There are pros and cons with all methods but, in brief, offline programming is plainly more challenging to develop and commission initially because it is remote programming. However, once successfully completed, the robot programs can be easily reissued for subsequent identical systems (OEM type applications). Online programming offers better commissioning flexibility and accommodates varying application criteria, such as mechanical dimension repeatability.
NBR: How was the robot programmed in the project for KUKA?
SC: We used an online, point-to-point teaching technique, KUKA provided a teach pendant that we used to programme the robot. In effect, we showed the robot how to execute a task and it ‘remembered’ how to do it next time. The first step in the engineering exercise is to create a program file. Then, secondly, to begin teaching the robot the various positions needed to execute its task. As I mentioned earlier, the programmer works the robot through its task manually then, using the teach command, it ‘remembers’ the inputs, statuses and how to act on these inputs once automated.
NBR: What is the connection between industrial robots and servo control?
SC: Articulated robots need servo control systems to provide what are, in effect, the robot's muscles! So, what is servo control? If you excite a DC motor, or connect it to a battery, it will spin. If you connect two batteries (to excite it with a higher voltage), it will spin faster. Now, imagine that you tell the motor to turn precisely 180 degrees (1/2 revolution) and hold that position no matter how many batteries there are, then that point-to-point movement is typical of a servo control application. Central to the task of servo control is the concept of closed loop feedback. A closed loop control system relies on a feedback signal for the controlling element to regulate the system. Consider what happens when you are driving your car.
For highly repetitive tasks, robots never get ‘tired’ or ‘bored.’ How could they?
As you accelerate towards a certain speed, say 30 mph, as the driver (or the intelligent controller of the vehicle), you read the speedometer and regulate the engine power (using the accelerator pedal) to achieve and then maintain the desired 30 mph speed. Without the speedometer feedback medium, the controller would not be able to accurately control the vehicle. Position feedback in a servo control system works in a similar fashion. The servo controller having a desired position to which the motor must move to, and using a corresponding position feedback sensor that tells the motor what its actual position is. In a well tuned control system, the motor will get to exactly the right position and then will turn no more until it is commanded to a new desired position.

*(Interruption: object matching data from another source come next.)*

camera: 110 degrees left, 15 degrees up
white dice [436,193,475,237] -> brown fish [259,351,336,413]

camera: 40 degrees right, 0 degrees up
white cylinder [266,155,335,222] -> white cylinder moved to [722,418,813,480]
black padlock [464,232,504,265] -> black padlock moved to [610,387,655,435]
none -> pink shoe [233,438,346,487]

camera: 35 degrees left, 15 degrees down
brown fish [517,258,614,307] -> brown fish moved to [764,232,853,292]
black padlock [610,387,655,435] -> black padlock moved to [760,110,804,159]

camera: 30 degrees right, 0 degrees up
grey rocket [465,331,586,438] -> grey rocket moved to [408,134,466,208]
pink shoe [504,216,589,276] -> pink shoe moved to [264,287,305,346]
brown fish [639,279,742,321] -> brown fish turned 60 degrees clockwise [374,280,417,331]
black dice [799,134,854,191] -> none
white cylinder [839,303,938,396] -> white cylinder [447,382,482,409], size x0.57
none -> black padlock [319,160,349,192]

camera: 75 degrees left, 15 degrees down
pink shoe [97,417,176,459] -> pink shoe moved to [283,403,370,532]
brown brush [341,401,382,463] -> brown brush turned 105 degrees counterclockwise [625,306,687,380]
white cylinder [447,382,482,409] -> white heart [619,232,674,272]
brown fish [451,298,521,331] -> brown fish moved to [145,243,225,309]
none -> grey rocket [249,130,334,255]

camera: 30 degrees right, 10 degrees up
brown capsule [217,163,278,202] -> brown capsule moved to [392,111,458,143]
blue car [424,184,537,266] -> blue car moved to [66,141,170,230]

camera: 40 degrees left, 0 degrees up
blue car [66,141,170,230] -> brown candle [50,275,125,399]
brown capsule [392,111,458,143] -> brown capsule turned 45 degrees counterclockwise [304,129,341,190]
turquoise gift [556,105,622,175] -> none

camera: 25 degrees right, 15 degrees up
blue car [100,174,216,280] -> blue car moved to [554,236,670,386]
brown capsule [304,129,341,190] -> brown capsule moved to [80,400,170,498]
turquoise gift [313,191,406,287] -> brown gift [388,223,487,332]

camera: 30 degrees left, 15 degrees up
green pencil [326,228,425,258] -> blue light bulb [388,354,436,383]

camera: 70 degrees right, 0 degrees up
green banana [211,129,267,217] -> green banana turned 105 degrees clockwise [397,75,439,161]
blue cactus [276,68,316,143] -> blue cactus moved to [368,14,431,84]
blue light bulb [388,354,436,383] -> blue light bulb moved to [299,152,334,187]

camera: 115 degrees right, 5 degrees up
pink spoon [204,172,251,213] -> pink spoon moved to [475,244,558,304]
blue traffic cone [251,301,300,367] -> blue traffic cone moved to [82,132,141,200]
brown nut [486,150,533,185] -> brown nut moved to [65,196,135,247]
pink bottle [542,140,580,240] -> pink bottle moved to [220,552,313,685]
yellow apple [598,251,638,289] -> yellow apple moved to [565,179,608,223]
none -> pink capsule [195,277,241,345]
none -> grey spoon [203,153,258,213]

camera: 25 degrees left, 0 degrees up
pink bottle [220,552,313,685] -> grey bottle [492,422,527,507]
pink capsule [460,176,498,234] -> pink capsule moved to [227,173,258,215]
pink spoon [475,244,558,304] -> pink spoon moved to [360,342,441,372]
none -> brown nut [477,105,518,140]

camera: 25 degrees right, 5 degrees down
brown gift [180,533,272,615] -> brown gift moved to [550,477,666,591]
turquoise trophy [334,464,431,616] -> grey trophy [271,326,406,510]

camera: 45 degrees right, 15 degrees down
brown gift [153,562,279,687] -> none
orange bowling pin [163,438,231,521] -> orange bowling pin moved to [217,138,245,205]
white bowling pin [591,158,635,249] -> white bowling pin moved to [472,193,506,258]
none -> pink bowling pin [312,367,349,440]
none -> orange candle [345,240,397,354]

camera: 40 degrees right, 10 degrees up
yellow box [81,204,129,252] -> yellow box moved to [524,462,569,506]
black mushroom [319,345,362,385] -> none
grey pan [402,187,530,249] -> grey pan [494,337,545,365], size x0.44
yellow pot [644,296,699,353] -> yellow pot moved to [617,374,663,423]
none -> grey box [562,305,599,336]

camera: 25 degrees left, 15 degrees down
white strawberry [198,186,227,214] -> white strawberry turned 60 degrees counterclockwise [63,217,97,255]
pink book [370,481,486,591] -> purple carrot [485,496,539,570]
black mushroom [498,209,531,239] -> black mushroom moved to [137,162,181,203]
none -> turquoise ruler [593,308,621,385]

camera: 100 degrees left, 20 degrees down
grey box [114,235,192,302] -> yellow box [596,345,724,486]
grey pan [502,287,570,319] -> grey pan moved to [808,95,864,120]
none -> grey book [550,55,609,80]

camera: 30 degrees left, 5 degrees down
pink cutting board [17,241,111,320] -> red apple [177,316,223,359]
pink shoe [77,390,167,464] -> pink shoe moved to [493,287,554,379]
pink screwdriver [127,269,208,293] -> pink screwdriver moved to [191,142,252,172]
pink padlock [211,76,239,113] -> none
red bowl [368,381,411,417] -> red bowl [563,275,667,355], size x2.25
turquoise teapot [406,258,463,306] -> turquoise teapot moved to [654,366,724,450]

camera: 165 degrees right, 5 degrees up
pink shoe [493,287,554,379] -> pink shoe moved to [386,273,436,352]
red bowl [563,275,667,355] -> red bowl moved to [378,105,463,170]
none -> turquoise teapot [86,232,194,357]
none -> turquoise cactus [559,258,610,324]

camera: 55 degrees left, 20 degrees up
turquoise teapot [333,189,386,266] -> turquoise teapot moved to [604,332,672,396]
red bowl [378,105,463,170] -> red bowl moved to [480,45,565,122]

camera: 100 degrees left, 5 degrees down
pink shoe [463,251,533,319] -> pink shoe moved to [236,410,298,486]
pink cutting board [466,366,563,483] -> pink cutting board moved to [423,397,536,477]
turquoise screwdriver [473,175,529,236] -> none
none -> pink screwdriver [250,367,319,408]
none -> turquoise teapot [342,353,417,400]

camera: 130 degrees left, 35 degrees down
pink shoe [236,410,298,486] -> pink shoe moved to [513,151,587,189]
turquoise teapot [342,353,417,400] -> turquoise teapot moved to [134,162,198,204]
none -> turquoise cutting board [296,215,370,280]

NBR: Finally, what do you think are the main benefits of employing industrial robots and are there any disadvantages?
SC: Robots can flawlessly execute hard tasks such as laser cutting and thermal adhesion. Owing to their high speeds, companies achieve better production rates. Improved safety is another advantage; fewer workers get hurt in the manufacturing process. For highly repetitive tasks, robots never get ‘tired’ or ‘bored.’ How could they? One major drawback, however, is that more people are made redundant. The demand for human labour is significantly decreased but that is the only socially negative impact of employing industrial robots.